THE SECOND SESSIONmoves us six centuries down through history, and about 80 miles to the north of Jerusalem as the raven flies. This is about Jesus and the Sea of Galilee – a time and a place that will probably be more familiar to you. In the 1st century BC and 1st century AD, the country’s Jewish population was concentrated in Jerusalem and the mountainous region around it on the one hand, and the verdant hills and valleys of Galilee on the other. The coastal plain, with its sea-routes across the Mediterranean, was largely pagan, as were the desert areas to the east and south.
Although Jesus was born in Bethlehem and raised in Nazareth, it was around the Sea of Galilee that his so-called “Galilean Ministry” unfolded. It was here that he called his disciples, taught and healed and performed miracles. I read somewhere that 80 percent of everything that Jesus said and did that is recorded in the Gospels was said and done on, around, or within sight of the Sea of Galilee!
Questions abound. What was life like in a rural area in Jesus’ day? What went on in a synagogue? (Read Luke 4:16-21 and Matt. 4:23.) What was the difference between
synagogues (of which there were many) and the solitary Temple, the majestic House of God in Jerusalem? Who were the Pharisees?

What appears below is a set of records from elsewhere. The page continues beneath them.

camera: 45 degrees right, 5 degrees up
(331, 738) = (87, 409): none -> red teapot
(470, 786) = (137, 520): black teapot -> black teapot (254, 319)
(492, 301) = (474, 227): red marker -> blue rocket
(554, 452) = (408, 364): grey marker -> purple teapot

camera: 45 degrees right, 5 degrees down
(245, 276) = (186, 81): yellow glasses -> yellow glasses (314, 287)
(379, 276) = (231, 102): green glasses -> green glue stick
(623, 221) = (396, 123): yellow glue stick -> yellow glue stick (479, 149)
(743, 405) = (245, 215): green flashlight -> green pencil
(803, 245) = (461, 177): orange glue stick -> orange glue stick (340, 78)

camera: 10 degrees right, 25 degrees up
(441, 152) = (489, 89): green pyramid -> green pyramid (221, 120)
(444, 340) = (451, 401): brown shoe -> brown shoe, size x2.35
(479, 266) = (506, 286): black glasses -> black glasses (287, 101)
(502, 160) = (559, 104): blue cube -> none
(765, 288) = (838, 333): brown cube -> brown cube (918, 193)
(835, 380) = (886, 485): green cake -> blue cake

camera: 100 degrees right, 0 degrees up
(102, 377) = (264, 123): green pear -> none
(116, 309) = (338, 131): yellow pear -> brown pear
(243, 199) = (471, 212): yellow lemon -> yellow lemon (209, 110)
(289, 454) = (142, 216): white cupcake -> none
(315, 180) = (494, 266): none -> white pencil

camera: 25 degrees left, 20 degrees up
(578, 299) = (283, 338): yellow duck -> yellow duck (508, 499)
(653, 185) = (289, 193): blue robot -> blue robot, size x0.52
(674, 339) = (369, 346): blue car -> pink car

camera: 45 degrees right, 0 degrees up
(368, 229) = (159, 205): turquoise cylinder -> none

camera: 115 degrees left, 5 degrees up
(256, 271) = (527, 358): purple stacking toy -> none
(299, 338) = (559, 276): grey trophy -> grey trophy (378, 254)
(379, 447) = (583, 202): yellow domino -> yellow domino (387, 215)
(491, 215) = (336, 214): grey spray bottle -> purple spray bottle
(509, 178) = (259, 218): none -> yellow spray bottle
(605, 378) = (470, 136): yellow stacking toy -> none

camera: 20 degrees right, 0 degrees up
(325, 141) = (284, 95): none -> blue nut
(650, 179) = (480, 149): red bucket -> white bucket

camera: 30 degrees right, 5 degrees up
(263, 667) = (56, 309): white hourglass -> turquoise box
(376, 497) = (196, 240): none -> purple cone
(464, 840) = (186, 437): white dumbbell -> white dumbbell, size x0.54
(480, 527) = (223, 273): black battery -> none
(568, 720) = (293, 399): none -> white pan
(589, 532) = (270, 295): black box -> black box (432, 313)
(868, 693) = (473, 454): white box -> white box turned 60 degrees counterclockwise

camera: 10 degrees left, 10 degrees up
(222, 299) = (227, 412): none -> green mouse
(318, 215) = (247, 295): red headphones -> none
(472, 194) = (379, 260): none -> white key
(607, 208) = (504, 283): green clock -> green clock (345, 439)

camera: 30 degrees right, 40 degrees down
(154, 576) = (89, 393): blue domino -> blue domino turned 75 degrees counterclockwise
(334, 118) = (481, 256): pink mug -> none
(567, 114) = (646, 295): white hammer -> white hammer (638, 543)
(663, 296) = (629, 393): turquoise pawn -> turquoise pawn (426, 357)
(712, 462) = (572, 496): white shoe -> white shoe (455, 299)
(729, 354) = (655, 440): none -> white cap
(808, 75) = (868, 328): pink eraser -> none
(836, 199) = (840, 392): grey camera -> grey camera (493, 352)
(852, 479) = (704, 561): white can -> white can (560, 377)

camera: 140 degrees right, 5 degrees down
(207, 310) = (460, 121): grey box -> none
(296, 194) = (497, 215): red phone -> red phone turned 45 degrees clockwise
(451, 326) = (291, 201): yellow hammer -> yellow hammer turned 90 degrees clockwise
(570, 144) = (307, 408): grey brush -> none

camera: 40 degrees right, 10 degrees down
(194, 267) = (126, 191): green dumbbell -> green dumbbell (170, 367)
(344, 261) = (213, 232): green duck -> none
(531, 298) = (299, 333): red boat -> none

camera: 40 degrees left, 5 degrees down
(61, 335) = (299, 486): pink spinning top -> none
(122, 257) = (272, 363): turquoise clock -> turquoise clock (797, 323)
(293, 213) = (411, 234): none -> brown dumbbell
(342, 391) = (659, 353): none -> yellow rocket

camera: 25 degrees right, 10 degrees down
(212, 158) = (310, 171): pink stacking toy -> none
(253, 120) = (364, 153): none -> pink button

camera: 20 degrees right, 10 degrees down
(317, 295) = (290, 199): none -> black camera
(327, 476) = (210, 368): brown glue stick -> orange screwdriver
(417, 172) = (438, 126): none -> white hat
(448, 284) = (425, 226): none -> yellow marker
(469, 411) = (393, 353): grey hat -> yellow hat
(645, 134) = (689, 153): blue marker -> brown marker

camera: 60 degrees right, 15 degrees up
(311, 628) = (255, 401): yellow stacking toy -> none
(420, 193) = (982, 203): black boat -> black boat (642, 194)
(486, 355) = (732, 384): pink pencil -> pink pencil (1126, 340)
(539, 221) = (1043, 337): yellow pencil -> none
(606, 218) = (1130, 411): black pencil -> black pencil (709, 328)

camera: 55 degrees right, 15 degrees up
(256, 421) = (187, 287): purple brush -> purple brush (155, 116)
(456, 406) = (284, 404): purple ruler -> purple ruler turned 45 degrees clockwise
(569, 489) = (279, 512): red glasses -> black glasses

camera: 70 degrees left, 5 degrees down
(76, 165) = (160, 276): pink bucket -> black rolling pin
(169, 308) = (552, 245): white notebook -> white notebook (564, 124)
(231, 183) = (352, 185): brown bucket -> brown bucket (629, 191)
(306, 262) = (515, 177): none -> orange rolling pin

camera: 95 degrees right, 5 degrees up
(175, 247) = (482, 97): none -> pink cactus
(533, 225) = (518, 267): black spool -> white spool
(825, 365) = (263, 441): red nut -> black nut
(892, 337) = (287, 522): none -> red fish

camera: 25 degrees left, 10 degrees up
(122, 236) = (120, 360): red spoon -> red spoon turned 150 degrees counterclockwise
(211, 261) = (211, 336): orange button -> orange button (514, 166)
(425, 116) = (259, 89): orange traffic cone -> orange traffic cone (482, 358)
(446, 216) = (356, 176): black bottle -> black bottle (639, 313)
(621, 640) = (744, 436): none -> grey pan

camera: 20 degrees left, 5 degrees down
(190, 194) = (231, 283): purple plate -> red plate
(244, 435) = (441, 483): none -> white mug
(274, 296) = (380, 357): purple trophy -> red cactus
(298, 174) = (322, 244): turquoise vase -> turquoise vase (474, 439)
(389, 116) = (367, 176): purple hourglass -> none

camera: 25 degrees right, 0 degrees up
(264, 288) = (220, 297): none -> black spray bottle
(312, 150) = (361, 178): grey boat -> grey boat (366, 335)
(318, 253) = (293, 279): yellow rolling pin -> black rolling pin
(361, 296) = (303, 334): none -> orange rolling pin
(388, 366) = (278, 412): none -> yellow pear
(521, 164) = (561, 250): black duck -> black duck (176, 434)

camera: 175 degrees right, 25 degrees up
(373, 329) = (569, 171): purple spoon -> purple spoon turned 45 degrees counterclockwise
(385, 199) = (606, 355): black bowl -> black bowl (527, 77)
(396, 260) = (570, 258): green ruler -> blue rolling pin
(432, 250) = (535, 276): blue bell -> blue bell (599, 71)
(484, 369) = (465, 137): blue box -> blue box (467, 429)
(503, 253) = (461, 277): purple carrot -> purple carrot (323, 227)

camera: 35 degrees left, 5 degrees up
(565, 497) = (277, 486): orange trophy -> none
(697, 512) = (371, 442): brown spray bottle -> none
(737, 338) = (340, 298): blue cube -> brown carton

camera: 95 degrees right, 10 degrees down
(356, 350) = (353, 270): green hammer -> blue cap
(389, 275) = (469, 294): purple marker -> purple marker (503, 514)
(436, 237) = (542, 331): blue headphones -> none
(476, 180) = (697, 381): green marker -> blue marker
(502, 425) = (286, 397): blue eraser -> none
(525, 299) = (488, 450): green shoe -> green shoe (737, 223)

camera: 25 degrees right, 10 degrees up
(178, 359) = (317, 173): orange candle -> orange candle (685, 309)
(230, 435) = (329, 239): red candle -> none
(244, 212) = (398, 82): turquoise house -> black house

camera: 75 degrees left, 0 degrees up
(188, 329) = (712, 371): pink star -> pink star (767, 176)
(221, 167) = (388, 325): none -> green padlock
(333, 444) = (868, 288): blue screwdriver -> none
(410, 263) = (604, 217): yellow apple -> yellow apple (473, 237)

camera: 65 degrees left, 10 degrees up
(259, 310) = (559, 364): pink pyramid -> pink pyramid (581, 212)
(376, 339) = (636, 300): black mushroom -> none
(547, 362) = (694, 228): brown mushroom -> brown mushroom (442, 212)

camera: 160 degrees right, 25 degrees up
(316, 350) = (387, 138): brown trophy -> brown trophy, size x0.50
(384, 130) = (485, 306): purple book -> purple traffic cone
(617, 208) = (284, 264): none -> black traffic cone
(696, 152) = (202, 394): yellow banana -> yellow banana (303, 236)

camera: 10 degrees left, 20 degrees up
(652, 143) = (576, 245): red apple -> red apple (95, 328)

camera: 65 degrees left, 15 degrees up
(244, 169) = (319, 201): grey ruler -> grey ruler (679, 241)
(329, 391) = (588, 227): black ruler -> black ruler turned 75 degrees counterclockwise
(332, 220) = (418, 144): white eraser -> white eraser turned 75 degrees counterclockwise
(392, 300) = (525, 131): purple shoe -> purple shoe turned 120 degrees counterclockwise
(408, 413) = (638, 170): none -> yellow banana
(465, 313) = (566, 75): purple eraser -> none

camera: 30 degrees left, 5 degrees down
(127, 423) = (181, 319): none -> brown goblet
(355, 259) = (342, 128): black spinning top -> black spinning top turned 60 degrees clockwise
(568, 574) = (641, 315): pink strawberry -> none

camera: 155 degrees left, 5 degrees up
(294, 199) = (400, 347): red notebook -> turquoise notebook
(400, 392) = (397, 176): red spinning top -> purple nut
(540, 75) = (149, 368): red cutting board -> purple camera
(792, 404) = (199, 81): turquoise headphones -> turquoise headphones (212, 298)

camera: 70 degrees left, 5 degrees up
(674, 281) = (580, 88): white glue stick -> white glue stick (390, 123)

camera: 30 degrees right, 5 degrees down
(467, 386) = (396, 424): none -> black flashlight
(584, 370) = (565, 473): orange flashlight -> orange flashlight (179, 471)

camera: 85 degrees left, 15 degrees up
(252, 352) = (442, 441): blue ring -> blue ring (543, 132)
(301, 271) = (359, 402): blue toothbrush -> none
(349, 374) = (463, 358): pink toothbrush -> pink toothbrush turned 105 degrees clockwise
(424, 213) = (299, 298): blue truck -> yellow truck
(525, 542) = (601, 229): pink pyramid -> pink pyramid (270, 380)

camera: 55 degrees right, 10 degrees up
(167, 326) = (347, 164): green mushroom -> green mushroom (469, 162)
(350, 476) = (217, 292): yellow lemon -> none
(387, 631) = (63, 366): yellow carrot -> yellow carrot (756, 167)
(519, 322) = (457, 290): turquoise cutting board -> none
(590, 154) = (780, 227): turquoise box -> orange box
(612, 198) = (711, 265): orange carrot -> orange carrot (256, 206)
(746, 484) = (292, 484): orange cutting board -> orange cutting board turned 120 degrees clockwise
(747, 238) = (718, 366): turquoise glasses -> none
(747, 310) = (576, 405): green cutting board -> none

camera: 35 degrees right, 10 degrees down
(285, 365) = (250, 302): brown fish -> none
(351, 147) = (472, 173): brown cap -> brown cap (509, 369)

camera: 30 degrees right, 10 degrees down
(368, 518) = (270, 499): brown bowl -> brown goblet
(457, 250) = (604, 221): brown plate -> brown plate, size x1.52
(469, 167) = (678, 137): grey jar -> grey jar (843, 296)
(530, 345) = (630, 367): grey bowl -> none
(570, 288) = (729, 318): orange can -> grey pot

People in those days, especially in rural societies, but even in towns and cities, lived closer to the land than most of us do today. The writers of the Old Testament (like the Psalmist and the Prophets), and Jesus himself in his parables, used images from nature and agriculture to make a point. People knew their environment, the images were familiar, and the message hit home.
The Old and New Testaments are both grounded in a very specific little patch of the Earth. Understand its geography, its seasons, its plants and creatures, its religion and social norms, and you’ve gone a long way to understanding the context of the Bible. A German Benedictine monk by the name of Bargil Pixner (now deceased) coined the phrase “Fifth Gospel” to describe that context: “Five gospels record the life of Jesus,” he wrote. “Four you will find in books, and one you will find in the land they call Holy. ‘Read’ the fifth gospel and the world of the other four will open to you.”
And by the way, why is a fresh-water lake, only 13 miles long and 8 miles wide, called the Sea of Galilee?!